Fedora Hummingbird: A Rolling, Container-Native OS for the Security-Conscious Developer
Introduction
At Red Hat Summit 2026, a new distribution was unveiled: Fedora Hummingbird. This rolling-release Fedora Linux distribution is built on a container-based model, offering developers immediate access to the latest upstream software packages. The goal is to keep systems both up-to-date and secure by design. Unlike traditional distributions, Fedora Hummingbird extends the principles of container images—distroless, minimal, and hardened—all the way down to the host operating system. If you're familiar with Project Hummingbird or Project Bluefin, you'll recognize the pattern: image-based workflows that run anywhere, from bare metal to virtual machines.

What Is Project Hummingbird?
Project Hummingbird's central mission is to achieve and maintain near-zero CVE reports in every container image it ships. Every architectural decision—distroless images, minimal package footprints, hermetic builds, and pipeline automation—serves this single objective. A distroless image contains no package manager, no shell, only the application and its absolute runtime dependencies. This dramatically reduces the attack surface and eliminates the need for manual vulnerability triage.
Why does this matter for developers? When you pull a third-party container image today, you inherit its vulnerabilities and are responsible for managing them. With Hummingbird, the pipeline already performs CVE triage, patching, and rebuilding. You skip the so-called CVE hell. The team publishes live CVE status for all images and variants in the Hummingbird catalog.
Image Catalog and Variants
Over the past eight months, the team has built a catalog of 49 unique distroless, hardened container images (157 variants including FIPS and multi-arch). These cover a wide range of runtimes: Python, Go, Node.js, Rust, Ruby, OpenJDK, .NET, PostgreSQL, nginx, and many more. Each image is minimal by design—no extraneous tools, no shell access—just what the application needs to run securely.
How Fedora Hummingbird Works
Fedora Hummingbird applies the same image-based, rolling-release model from Project Hummingbird to the entire operating system. The foundation already ships today from the Hummingbird containers repository; you can pull and boot it right now. It uses an image-based workflow similar to containers but also runs in virtual machines and on bare metal.

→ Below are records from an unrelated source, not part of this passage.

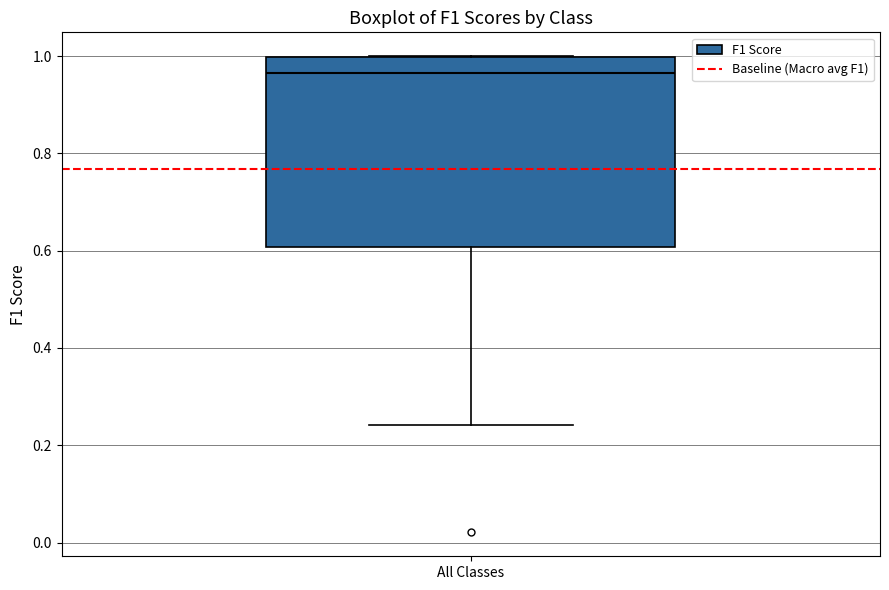

Transcribe this box plot: give where the median line is, the range the box spans, and where the two whiskers end, as read against the y-axis. The values are not printed on the chart, so give them approximately, as read against the axis.

median 0.96, box 0.60 to 1.00, whiskers 0.24 to 1.00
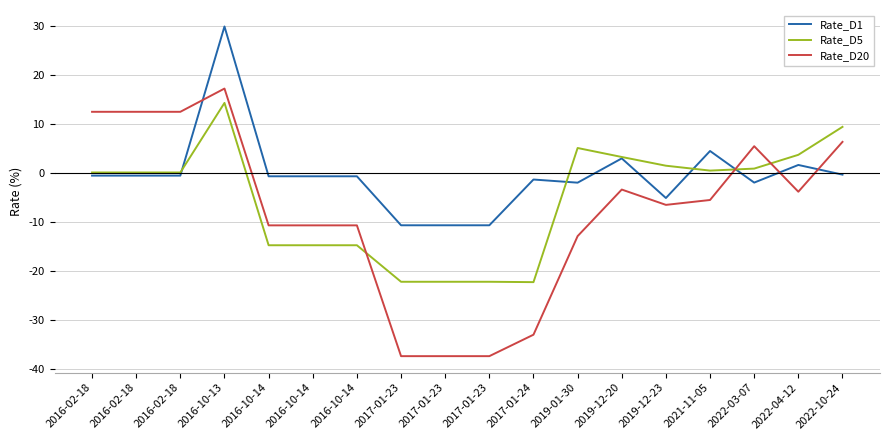

Between 2016-10-14 and 2016-10-14, which series saw the biggest shift?

Rate_D1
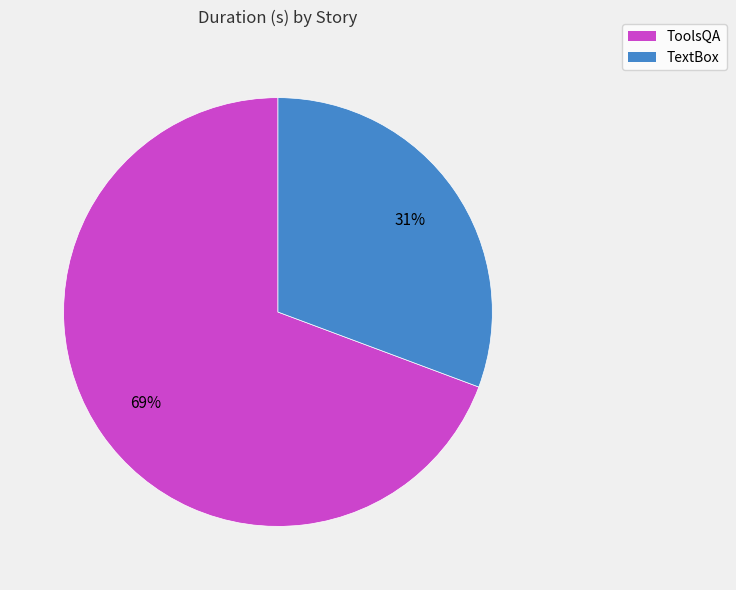

The ToolsQA slice represents 80% of the pie. True or false?

False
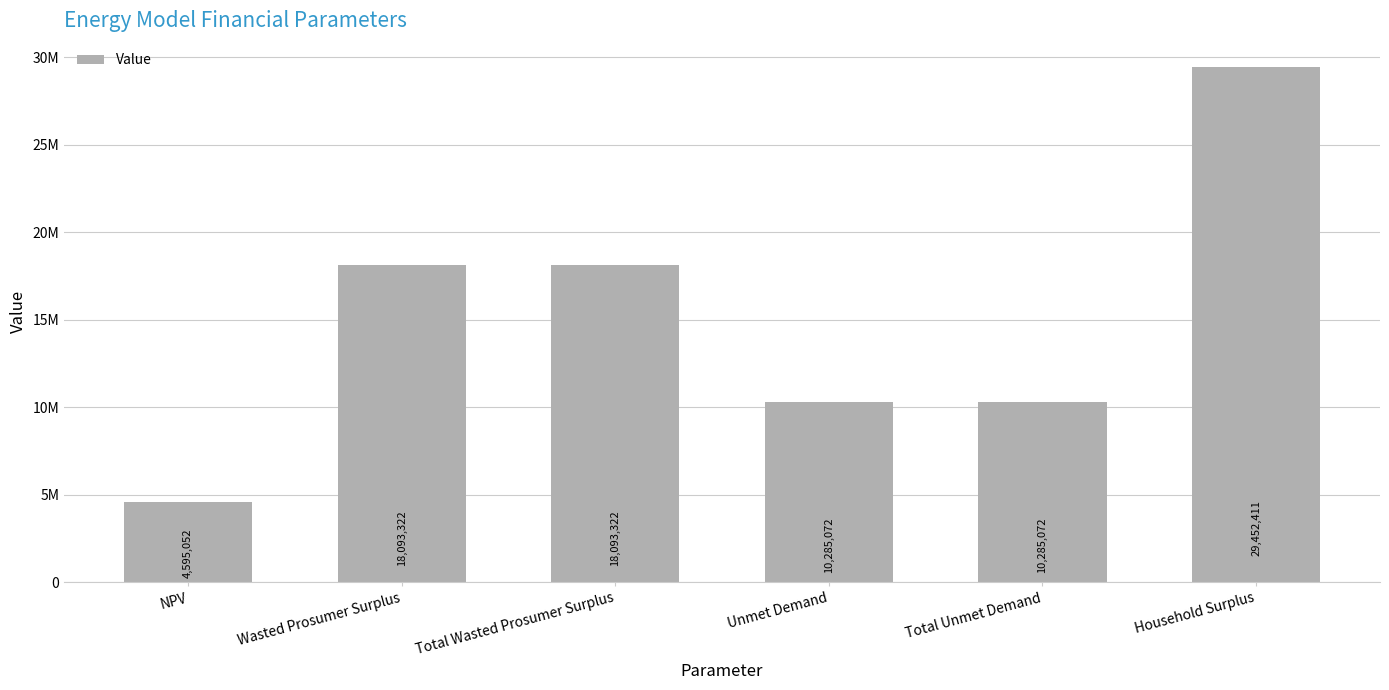

Are the bars horizontal?

No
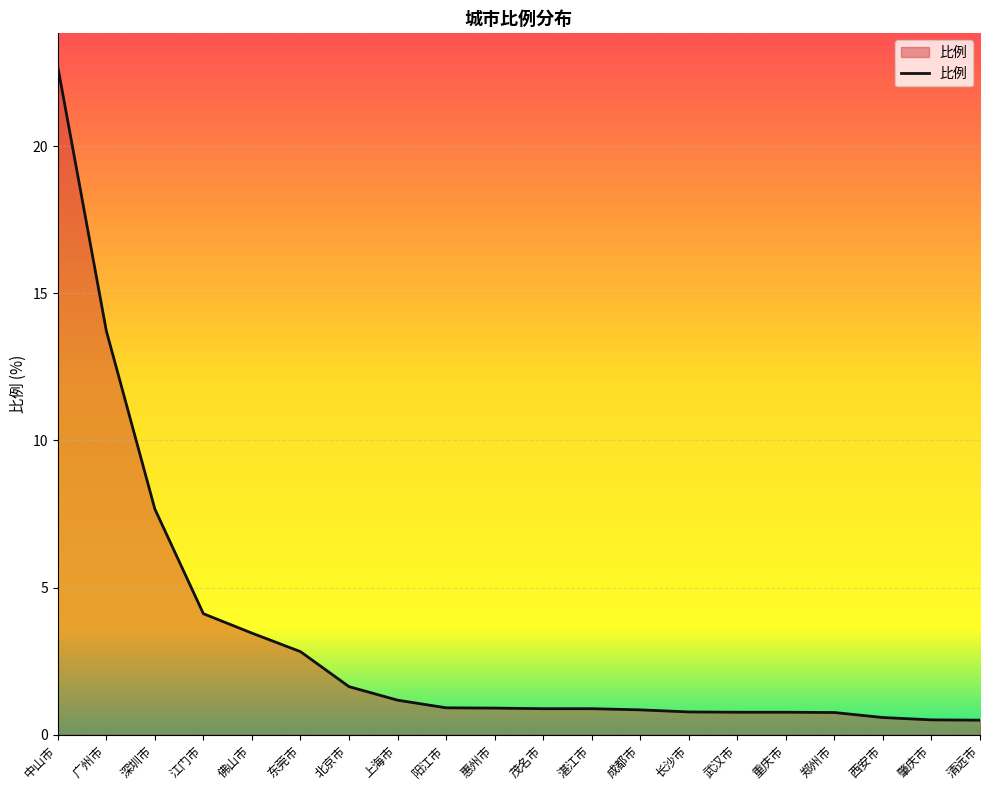

What is the sum of the values at 中山市 and 重庆市?

23.5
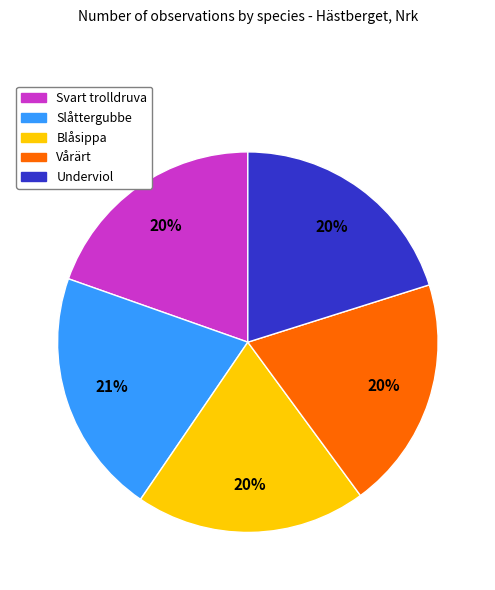

To the nearest percent, what percentage of the pie is Blåsippa?

20%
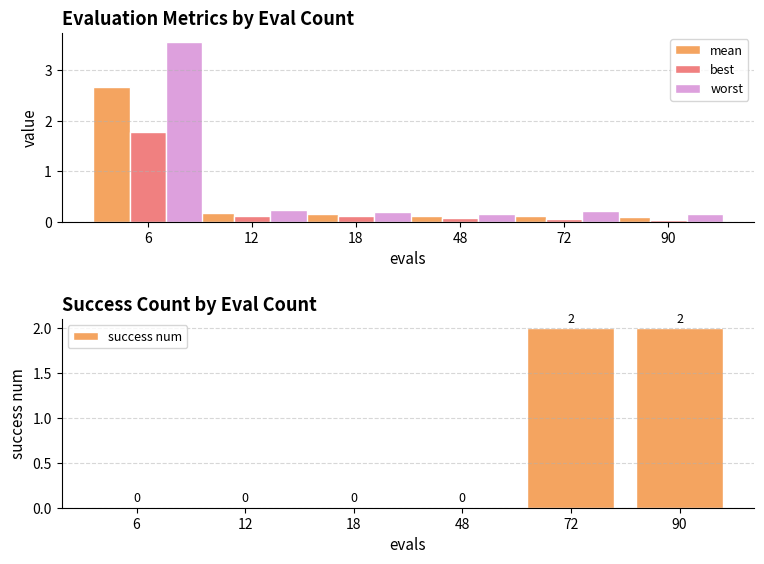

Is it true that best equals 0.1 at 72?

False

If you've been following Project Bluefin's operating system work, you know the model. Fedora Hummingbird extends that approach further down to the host OS level. Essentially, every part of the system—from the kernel to userland applications—is delivered as a minimal, hardened image with continuous updates.
The Core Principles
- Rolling Release: Latest software as soon as it's available upstream, ensuring timeliness and security.
- Distroless Host OS: No package manager, no shell—only essential components. This reduces attack surface and simplifies updates.
- Image-Based Updates: Similar to container images, updates happen atomically via new image versions, not in-place package upgrades.
- Continuous CVE Mitigation: Automated pipeline detects, patches, and rebuilds images for every reported vulnerability.
- Reproducible Builds: Pinned package lists and isolated builds ensure consistency across deployments.
Under the Hood: Build Pipeline and Security
The infrastructure powering Fedora Hummingbird is a Konflux-based pipeline. It performs fully isolated, reproducible builds from pinned package lists, uses efficient incremental updates via a custom tool called chunkah (which ensures only changed parts of an image are re-downloaded), and continuously scans for vulnerabilities using Syft and Grype. When a vulnerability is patched upstream, the pipeline automatically finds it, rebuilds, tests, and ships a new image.

Approximately 95% of the packages in every Hummingbird image come directly from Fedora Rawhide, unmodified. The remaining packages are pulled from upstream when Rawhide doesn't carry them or isn't new enough, and the team contributes these changes back to Fedora. This approach resembles Fedora CoreOS but serves a different use case: CoreOS is a minimal host for orchestrated workloads, whereas Hummingbird focuses on providing a developer-friendly, rolling, distroless environment for both containerized and bare-metal applications.
Availability and Roadmap
Fedora Hummingbird is now available in its initial form. You can download and boot it immediately from the Hummingbird containers repository. The team plans to expand the catalog of supported runtimes and add more tooling for developers. Long-term goals include deeper integration with the Fedora ecosystem and further reducing CVEs across all images.